THE PROBLEM
Without including any pictures, reproduce the full listing exactly.

MATERIALS PROVIDED

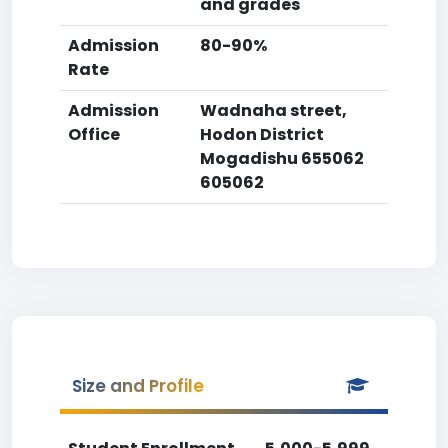
and grades
Admission
80-90%
Rate
Admission
Wadnaha street,
Office
Hodon District
Mogadishu 655062
605062
Size and Profile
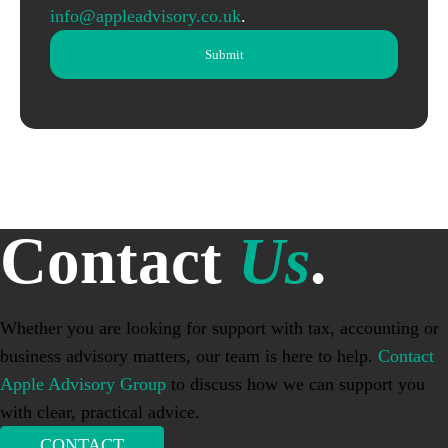
info@appleadvisory.co.uk
.
Contact
Us
.
Whether you are looking for support with tax, accounting or
business advisory matters, our team is here to help.
Contact
Apple Advisory Group
to discuss how we can support you
with clear, practical advice.
CONTACT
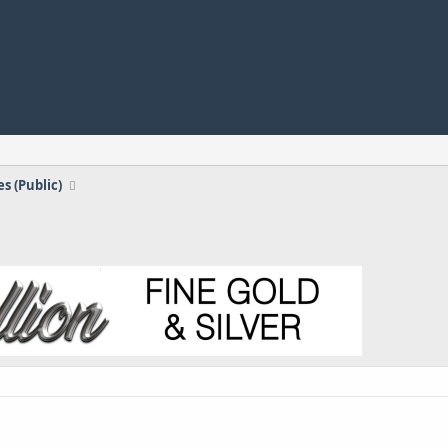
s (Public)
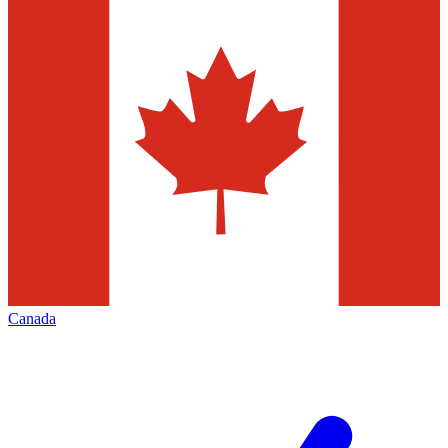
Canada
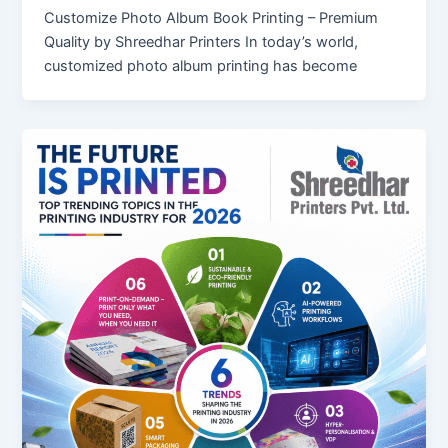
Customize Photo Album Book Printing – Premium
Quality by Shreedhar Printers In today’s world,
customized photo album printing has become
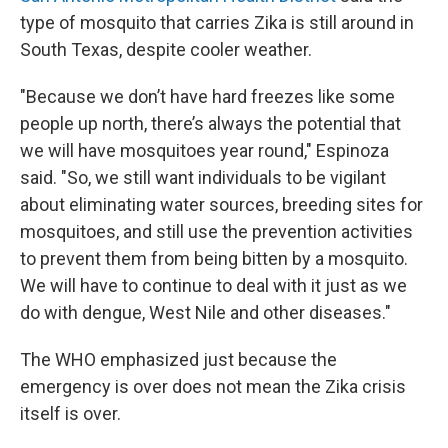
type of mosquito that carries Zika is still around in
South Texas, despite cooler weather.
"Because we don’t have hard freezes like some
people up north, there’s always the potential that
we will have mosquitoes year round," Espinoza
said. "So, we still want individuals to be vigilant
about eliminating water sources, breeding sites for
mosquitoes, and still use the prevention activities
to prevent them from being bitten by a mosquito.
We will have to continue to deal with it just as we
do with dengue, West Nile and other diseases."
The WHO emphasized just because the
emergency is over does not mean the Zika crisis
itself is over.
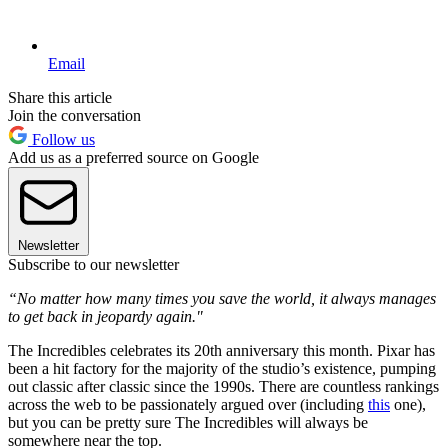
Email
Share this article
Join the conversation
Follow us
Add us as a preferred source on Google
Newsletter
Subscribe to our newsletter
“No matter how many times you save the world, it always manages
to get back in jeopardy again."
The Incredibles celebrates its 20th anniversary this month. Pixar has
been a hit factory for the majority of the studio’s existence, pumping
out classic after classic since the 1990s. There are countless rankings
across the web to be passionately argued over (including
this
one),
but you can be pretty sure The Incredibles will always be
somewhere near the top.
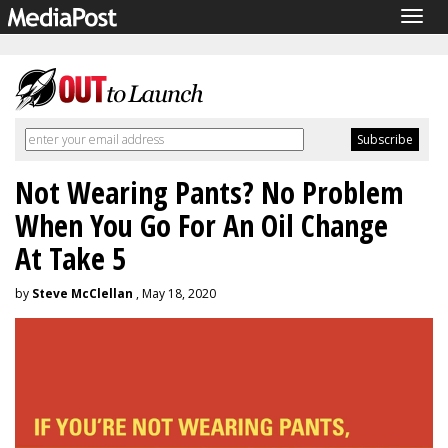
Togg
navig
Not Wearing Pants? No Problem
When You Go For An Oil Change
At Take 5
by
Steve McClellan
, May 18, 2020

YOUR SOLUTION
and grades
Admission
80-90%
Rate
Admission
Wadnaha street,
Office
Hodon District
Mogadishu 655062
605062
Size and Profile
info@appleadvisory.co.uk
.
Contact
Us
.
Whether you are looking for support with tax, accounting or
business advisory matters, our team is here to help.
Contact
Apple Advisory Group
to discuss how we can support you
with clear, practical advice.
CONTACT
s (Public)
Canada
Customize Photo Album Book Printing – Premium
Quality by Shreedhar Printers In today’s world,
customized photo album printing has become
type of mosquito that carries Zika is still around in
South Texas, despite cooler weather.
"Because we don’t have hard freezes like some
people up north, there’s always the potential that
we will have mosquitoes year round," Espinoza
said. "So, we still want individuals to be vigilant
about eliminating water sources, breeding sites for
mosquitoes, and still use the prevention activities
to prevent them from being bitten by a mosquito.
We will have to continue to deal with it just as we
do with dengue, West Nile and other diseases."
The WHO emphasized just because the
emergency is over does not mean the Zika crisis
itself is over.
Email
Share this article
Join the conversation
Follow us
Add us as a preferred source on Google
Newsletter
Subscribe to our newsletter
“No matter how many times you save the world, it always manages
to get back in jeopardy again."
The Incredibles celebrates its 20th anniversary this month. Pixar has
been a hit factory for the majority of the studio’s existence, pumping
out classic after classic since the 1990s. There are countless rankings
across the web to be passionately argued over (including
this
one),
but you can be pretty sure The Incredibles will always be
somewhere near the top.
Togg
navig
Not Wearing Pants? No Problem
When You Go For An Oil Change
At Take 5
by
Steve McClellan
, May 18, 2020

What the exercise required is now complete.